Saved entries:
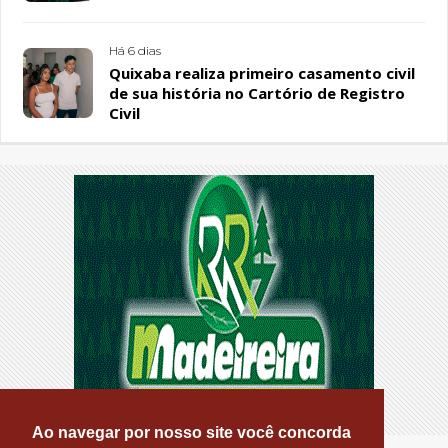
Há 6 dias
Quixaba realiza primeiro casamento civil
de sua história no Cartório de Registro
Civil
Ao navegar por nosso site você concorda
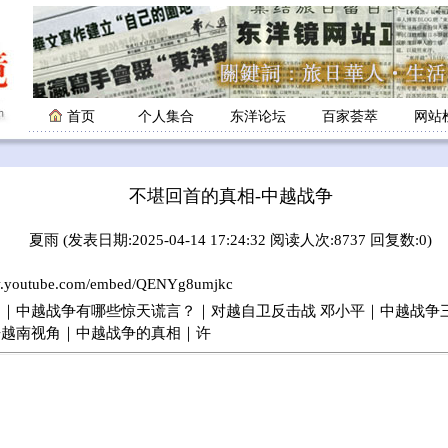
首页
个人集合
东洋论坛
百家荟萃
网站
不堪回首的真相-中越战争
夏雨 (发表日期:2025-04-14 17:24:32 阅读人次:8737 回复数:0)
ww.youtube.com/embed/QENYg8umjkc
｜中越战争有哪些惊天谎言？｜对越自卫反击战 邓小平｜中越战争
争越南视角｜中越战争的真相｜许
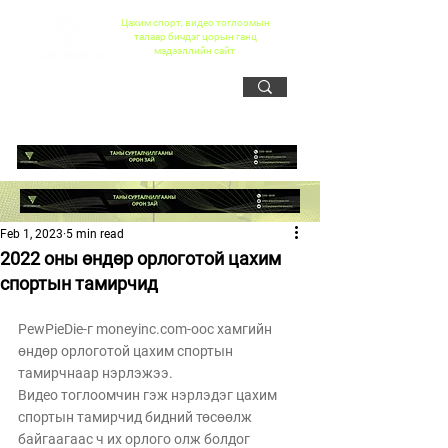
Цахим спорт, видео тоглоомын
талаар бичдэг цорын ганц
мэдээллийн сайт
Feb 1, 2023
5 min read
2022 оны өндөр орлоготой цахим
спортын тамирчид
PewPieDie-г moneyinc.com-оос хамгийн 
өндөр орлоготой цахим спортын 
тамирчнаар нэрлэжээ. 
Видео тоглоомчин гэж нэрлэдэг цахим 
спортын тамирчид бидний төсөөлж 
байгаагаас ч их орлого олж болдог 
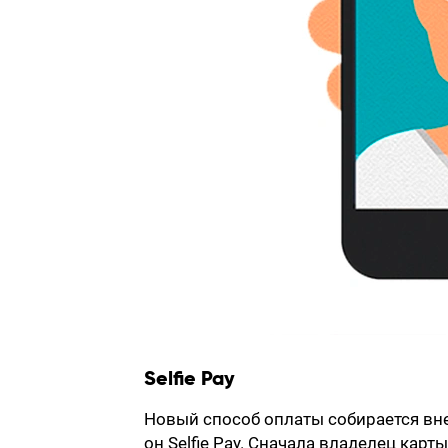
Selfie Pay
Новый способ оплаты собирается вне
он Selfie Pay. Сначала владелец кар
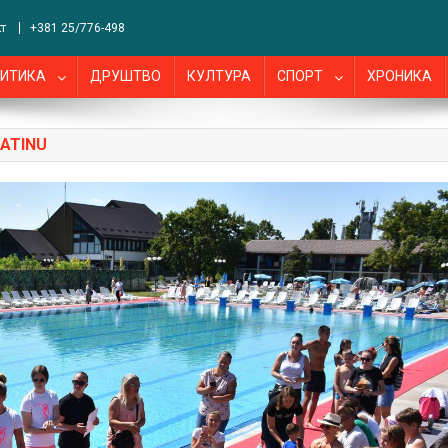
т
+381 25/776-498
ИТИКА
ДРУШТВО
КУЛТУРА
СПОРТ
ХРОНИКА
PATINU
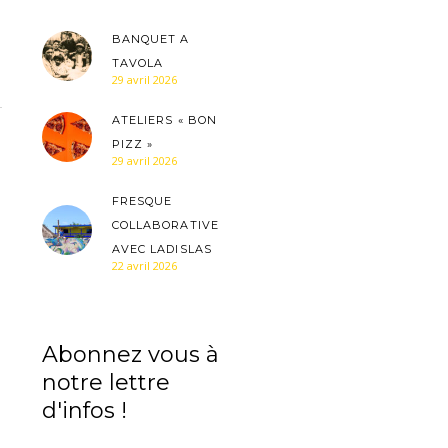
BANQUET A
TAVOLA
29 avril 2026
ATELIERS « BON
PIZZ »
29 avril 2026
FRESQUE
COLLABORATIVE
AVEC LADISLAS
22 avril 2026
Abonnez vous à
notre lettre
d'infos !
==
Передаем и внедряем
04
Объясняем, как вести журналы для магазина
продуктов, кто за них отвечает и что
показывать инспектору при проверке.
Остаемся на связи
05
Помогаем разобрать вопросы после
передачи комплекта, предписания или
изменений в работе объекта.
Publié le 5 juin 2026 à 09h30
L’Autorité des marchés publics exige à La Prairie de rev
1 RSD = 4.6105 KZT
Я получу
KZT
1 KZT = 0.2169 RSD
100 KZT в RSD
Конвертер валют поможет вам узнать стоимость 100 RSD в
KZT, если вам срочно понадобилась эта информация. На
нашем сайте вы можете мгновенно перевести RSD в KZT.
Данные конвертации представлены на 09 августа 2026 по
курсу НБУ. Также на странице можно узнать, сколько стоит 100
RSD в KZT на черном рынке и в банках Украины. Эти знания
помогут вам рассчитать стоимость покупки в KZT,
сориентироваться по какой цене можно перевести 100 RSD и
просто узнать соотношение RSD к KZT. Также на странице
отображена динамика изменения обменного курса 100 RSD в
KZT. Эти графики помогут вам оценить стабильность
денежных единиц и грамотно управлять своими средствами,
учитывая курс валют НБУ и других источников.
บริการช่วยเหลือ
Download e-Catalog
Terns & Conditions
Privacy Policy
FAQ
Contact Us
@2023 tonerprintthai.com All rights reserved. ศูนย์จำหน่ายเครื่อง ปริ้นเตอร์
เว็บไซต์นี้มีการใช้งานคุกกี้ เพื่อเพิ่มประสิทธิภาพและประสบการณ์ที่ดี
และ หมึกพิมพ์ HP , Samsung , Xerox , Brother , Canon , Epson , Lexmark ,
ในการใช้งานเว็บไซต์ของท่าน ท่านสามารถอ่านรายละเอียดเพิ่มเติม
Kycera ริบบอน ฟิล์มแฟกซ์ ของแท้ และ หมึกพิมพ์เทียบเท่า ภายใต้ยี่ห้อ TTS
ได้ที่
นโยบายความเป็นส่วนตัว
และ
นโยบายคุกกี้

▶ _EXERCISE DESCRIPTION_
Please give the number of lines in the data above that hold "помогут", and write nothing else.

▶ _ANSWER BOX_
2